1. The Model¶
GitHub Link : https://github.com/satyajitghana/ProjektDepth/blob/master/notebooks/10_DepthModel_ModelImprovisation.ipynb Colab Link : https://colab.research.google.com/github/satyajitghana/ProjektDepth/blob/master/notebooks/10_DepthModel_ModelImprovisation.ipynb
Given the task to do monocular depth estimation and also segmentation, we researched upon a few possibilities
The obvious answer was to use a Encoder-Decoder architecture, since the reference model we found were these
- https://github.com/OniroAI/MonoDepth-PyTorch/
- https://github.com/wolverinn/Depth-Estimation-PyTorch
- https://heartbeat.fritz.ai/research-guide-for-depth-estimation-with-deep-learning-1a02a439b834
All of them using a variation of Encoder-Decoder architecture
Various Papers were surveyed to find that UNet with Residual connections work best, also multiple encoder-decoder networks can be combined together to form a new network.

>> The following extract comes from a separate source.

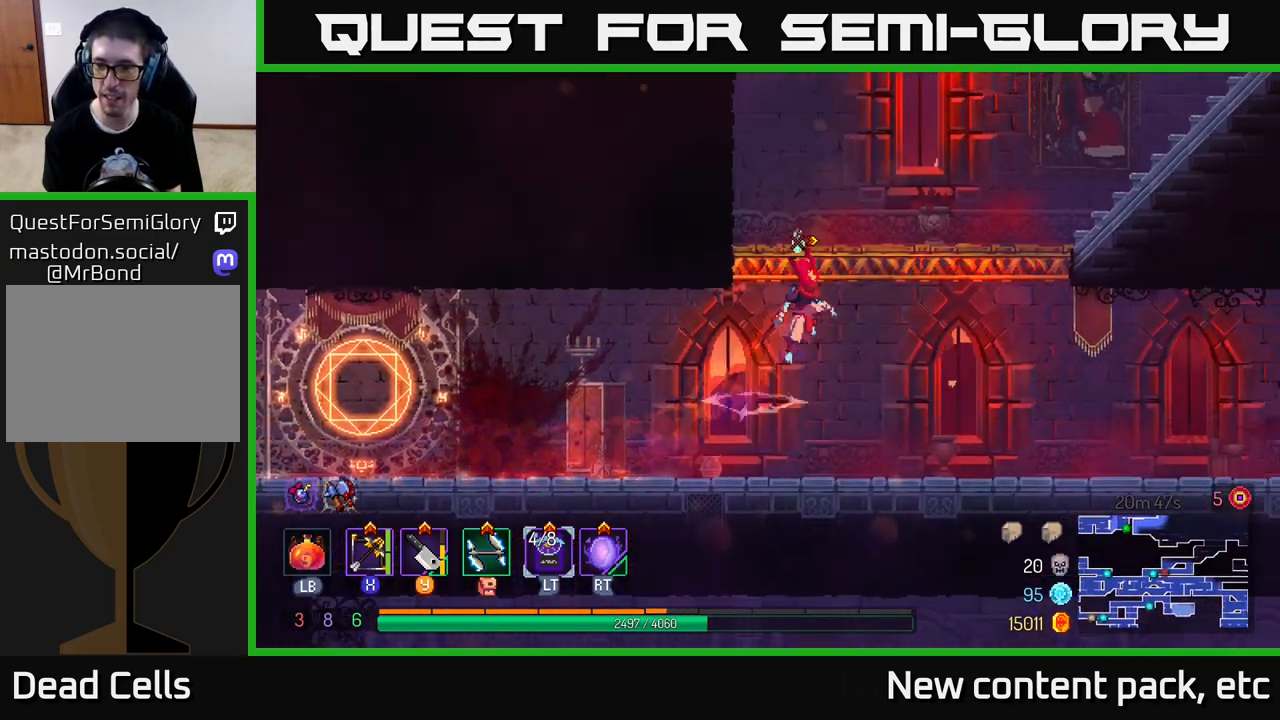
{"buttons": [], "left_stick": "right", "right_stick": "center", "events": [[83, "A", "up"]]}
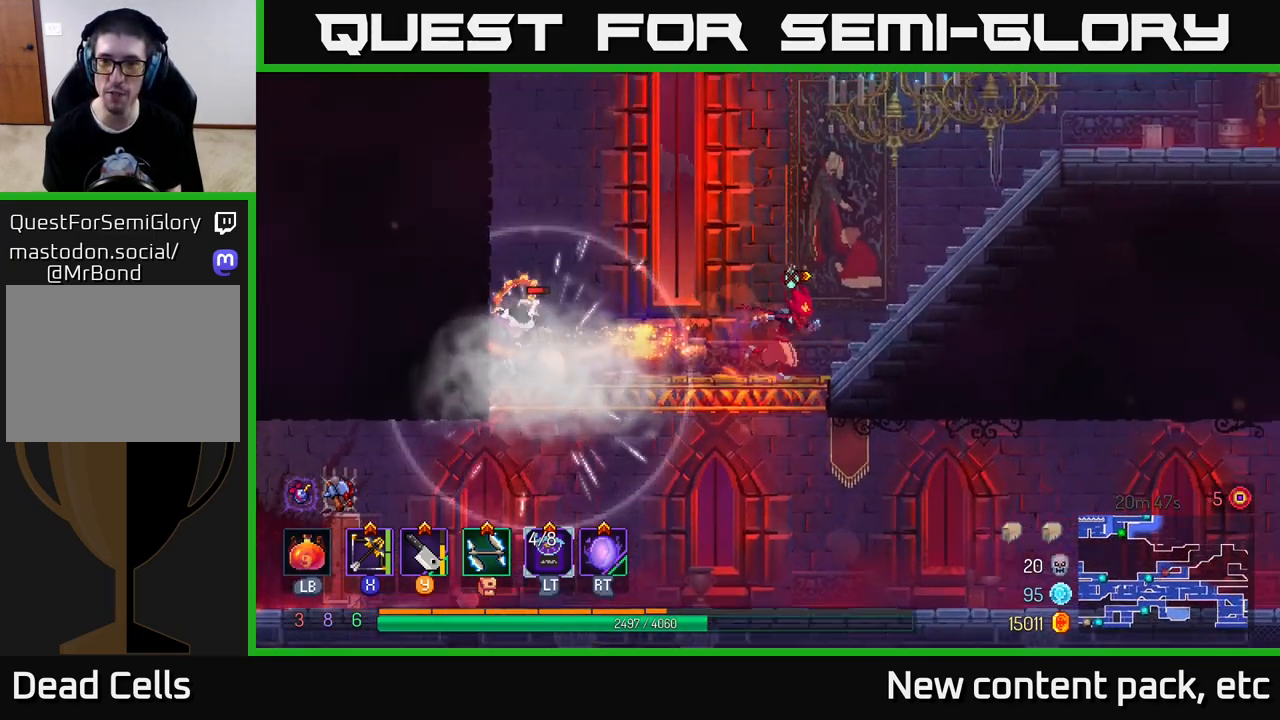
{"buttons": [], "left_stick": "right", "right_stick": "center", "events": []}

1. Stacked U-Nets: A No-Frills Approach to Natural Image Segmentation: https://arxiv.org/pdf/1804.10343.pdf : This inspired me to stack the decoder part of my network to give two outputs
2. Depth Estimation and Semantic Segmentation from a Single RGB Image Using a Hybrid Convolutional Neural Network: https://www.ncbi.nlm.nih.gov/pmc/articles/PMC6514714/ : Various loss functions were inspired from this
3. Road Extraction by Deep Residual U-Net https://arxiv.org/abs/1711.10684 : I referred this to create the ResUNet
4. Transfer Learning for Brain Tumor Segmentation https://arxiv.org/abs/1912.12452 : Brain Tumor Segmentation done using UNet
5. Image Super-Resolution Using Deep Convolutional Networks https://arxiv.org/pdf/1501.00092 : For the Decoder Network to prevent checkerboard issues, PixelShuffle was used
So we went with that combined with my knowledge that residual networks have proved to be really good, and for segmentation a UNet kind of architecture is good, finally we created a custom Residual-UNet architecture, with Single Encoder - Double Decoder and Residual Connections between them, the model diagram will make it more clear to understand how these residual connections between the decoders and the encoder play out.
The model was made over 3 iterations, in which various configurations were tried, but the model was too densly connected since we had used concatenation to add the residual connections, which created a huge backprop size, that couldn’t fit into memory, hence we converted the concat ops to add ops, various model param counts were also tried.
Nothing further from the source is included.